Despite the strong Catholic opposition, public opinion in France seems largely supportive. Polls suggest that 90% of citizens favour “active assistance in dying”.

End of Christian influence in France

However Father Bruno Saintôt, head of the Biomedical Ethics Department at Paris’ Centre Sèvres, cautioned that poll questions might be leading and influencing responses towards favouring euthanasia.

“If people are asked whether they would like to be able to shorten their lives in the event of suffering deemed unbearable, the question is bound to elicit a positive response” said Father Saintôt, who is also an expert in this field for the French bishops’ conference.

“The terms ‘euthanasia’ and ‘assisted suicide’ are not mentioned in the government’s bill even though they are central to it” Father Saintôt pointed out. “It is a serious matter to want to numb consciences in this way!”

For Father Saintôt, the bill is “the marker of the end of a society influenced by Christianity”.

French President Emmanuel Macron initiated the debate on the bill which he dubbed a “law of fraternity”.

Nonetheless, Catholic leaders and several caregivers emphasise the importance of upholding ethical standards and the need for better palliative care.

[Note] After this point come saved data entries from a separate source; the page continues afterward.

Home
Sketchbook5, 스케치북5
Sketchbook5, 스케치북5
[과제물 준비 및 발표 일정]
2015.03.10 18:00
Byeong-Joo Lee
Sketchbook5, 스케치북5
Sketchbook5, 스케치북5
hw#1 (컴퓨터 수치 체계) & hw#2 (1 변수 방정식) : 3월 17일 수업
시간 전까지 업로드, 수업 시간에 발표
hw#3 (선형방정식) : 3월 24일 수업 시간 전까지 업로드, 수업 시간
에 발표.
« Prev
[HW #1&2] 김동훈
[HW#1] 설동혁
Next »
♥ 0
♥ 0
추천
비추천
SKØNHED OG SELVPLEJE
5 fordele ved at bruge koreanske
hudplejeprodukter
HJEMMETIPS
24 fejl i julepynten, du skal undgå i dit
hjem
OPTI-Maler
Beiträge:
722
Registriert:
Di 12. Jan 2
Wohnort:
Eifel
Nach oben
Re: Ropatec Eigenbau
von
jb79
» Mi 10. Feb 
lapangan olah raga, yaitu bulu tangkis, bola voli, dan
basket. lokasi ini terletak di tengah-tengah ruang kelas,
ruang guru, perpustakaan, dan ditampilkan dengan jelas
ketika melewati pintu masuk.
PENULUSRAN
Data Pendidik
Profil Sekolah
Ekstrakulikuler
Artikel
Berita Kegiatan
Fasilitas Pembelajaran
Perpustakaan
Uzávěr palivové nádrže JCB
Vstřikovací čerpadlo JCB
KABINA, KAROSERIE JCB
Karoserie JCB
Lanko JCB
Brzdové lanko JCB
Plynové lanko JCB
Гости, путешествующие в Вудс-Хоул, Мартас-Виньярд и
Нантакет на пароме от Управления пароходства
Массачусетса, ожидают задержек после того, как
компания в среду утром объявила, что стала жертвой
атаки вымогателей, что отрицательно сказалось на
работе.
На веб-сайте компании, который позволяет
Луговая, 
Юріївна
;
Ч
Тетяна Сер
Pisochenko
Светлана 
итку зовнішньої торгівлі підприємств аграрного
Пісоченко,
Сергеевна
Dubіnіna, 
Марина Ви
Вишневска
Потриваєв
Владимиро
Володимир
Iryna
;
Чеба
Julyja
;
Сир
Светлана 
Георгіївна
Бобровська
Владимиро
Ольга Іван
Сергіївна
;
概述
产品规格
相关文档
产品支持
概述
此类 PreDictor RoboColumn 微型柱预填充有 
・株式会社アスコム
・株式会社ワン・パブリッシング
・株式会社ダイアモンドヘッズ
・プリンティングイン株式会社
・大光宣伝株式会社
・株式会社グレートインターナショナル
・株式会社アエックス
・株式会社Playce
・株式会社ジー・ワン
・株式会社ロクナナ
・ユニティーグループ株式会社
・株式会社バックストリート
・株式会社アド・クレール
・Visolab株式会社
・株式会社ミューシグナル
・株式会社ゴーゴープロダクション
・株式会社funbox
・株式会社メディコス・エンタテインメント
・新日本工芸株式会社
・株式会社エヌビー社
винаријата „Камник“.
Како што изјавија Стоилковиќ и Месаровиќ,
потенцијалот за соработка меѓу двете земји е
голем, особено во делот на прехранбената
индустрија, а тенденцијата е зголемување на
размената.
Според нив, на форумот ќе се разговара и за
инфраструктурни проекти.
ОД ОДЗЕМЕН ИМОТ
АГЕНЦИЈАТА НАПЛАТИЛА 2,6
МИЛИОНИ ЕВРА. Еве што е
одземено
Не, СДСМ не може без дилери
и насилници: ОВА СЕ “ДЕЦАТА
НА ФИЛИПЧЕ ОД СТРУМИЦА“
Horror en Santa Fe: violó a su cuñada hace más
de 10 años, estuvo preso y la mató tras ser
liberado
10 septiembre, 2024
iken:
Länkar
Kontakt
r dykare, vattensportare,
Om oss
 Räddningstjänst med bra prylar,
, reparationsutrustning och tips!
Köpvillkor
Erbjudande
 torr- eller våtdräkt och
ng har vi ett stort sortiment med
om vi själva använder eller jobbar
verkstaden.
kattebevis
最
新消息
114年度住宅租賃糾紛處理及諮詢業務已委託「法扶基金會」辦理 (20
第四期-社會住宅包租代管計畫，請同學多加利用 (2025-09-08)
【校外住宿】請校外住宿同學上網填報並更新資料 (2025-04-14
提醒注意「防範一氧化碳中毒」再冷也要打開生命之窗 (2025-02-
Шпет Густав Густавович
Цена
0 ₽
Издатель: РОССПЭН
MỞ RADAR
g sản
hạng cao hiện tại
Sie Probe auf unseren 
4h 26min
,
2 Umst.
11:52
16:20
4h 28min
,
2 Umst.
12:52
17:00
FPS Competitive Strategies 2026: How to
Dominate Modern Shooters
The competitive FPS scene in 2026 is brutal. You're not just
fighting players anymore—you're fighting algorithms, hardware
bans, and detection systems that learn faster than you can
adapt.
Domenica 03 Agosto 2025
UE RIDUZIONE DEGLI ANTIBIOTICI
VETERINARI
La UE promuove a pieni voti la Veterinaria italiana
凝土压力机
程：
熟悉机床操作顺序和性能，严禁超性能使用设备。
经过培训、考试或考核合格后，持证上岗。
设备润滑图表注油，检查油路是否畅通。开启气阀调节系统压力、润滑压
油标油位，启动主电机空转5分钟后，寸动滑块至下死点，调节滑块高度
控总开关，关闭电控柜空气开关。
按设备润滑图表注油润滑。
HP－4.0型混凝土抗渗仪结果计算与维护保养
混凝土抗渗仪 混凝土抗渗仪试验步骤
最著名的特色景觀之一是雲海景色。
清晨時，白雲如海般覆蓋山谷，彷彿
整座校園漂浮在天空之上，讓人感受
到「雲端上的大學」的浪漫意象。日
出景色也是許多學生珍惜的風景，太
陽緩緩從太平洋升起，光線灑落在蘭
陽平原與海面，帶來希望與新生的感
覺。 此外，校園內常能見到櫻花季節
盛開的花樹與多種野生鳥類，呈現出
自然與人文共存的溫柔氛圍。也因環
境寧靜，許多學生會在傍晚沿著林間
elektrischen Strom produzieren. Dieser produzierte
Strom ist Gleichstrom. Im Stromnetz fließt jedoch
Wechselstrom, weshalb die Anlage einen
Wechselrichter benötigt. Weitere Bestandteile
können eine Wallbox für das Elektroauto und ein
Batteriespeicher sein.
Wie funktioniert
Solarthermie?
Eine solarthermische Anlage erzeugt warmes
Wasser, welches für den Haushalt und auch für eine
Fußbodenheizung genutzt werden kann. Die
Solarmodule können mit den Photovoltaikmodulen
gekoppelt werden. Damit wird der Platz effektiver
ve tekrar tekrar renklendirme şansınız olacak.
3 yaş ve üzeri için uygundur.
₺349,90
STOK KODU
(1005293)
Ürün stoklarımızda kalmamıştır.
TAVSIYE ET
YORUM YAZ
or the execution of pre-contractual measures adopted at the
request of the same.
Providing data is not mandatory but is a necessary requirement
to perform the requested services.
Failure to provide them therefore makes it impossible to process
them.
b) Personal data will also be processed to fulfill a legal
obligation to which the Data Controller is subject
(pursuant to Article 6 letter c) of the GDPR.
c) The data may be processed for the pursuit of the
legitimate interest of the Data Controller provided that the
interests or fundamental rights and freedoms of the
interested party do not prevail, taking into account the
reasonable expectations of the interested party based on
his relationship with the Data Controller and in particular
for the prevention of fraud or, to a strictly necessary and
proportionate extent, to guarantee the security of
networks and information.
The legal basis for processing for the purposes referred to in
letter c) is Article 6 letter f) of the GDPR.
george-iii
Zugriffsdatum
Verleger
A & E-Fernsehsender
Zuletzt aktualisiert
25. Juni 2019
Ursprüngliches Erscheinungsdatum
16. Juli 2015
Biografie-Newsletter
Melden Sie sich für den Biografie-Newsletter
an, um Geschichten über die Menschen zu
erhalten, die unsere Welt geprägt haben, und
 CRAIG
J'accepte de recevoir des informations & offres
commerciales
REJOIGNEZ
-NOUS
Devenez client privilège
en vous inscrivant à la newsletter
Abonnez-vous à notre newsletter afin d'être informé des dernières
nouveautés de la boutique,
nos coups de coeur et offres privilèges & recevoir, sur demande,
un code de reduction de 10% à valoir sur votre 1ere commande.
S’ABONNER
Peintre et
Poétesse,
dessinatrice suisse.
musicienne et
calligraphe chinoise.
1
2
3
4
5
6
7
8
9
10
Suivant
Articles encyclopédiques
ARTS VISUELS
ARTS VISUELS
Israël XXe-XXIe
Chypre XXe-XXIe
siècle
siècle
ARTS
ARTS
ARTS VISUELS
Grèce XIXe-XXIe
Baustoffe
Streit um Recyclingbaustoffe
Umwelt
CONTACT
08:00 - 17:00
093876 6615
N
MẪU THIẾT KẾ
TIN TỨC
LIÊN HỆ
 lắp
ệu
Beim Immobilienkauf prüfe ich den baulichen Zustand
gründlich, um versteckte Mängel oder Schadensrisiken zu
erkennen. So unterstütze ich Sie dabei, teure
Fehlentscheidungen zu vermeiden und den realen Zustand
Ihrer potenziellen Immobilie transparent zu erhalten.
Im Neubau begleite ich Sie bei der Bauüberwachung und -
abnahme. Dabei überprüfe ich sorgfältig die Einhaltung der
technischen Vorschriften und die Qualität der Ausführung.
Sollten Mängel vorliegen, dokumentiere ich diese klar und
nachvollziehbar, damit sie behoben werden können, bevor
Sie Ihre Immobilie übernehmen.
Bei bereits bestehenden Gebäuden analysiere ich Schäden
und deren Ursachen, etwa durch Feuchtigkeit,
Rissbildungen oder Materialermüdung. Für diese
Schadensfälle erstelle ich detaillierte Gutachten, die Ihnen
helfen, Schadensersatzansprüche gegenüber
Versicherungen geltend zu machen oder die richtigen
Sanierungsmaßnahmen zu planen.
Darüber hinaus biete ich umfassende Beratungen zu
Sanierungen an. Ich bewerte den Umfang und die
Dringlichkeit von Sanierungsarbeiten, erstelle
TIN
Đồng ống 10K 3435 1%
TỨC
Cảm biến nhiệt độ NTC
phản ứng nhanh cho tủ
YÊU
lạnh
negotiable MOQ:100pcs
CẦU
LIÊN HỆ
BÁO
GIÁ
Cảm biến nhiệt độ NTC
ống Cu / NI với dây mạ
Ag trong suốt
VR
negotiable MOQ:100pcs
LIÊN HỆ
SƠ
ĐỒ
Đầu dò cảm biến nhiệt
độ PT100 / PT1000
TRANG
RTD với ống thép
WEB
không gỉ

“The new law facilitating access to death will considerably weaken palliative care” Father Saintôt stressed. “Active assistance in dying will appear as the solution to the shortcomings of palliative care. It will be easier, less costly and will become the norm” the bioethics expert said, pointing to the brutal truth that euthanasia is simply cheaper.

The National Assembly is set for two weeks of discussions on the bill, with a vote scheduled for 11 June. If passed, the bill will move to the Senate in the autumn. Political parties have left the vote to individual deputies’ consciences, reflecting the bill’s contentious nature.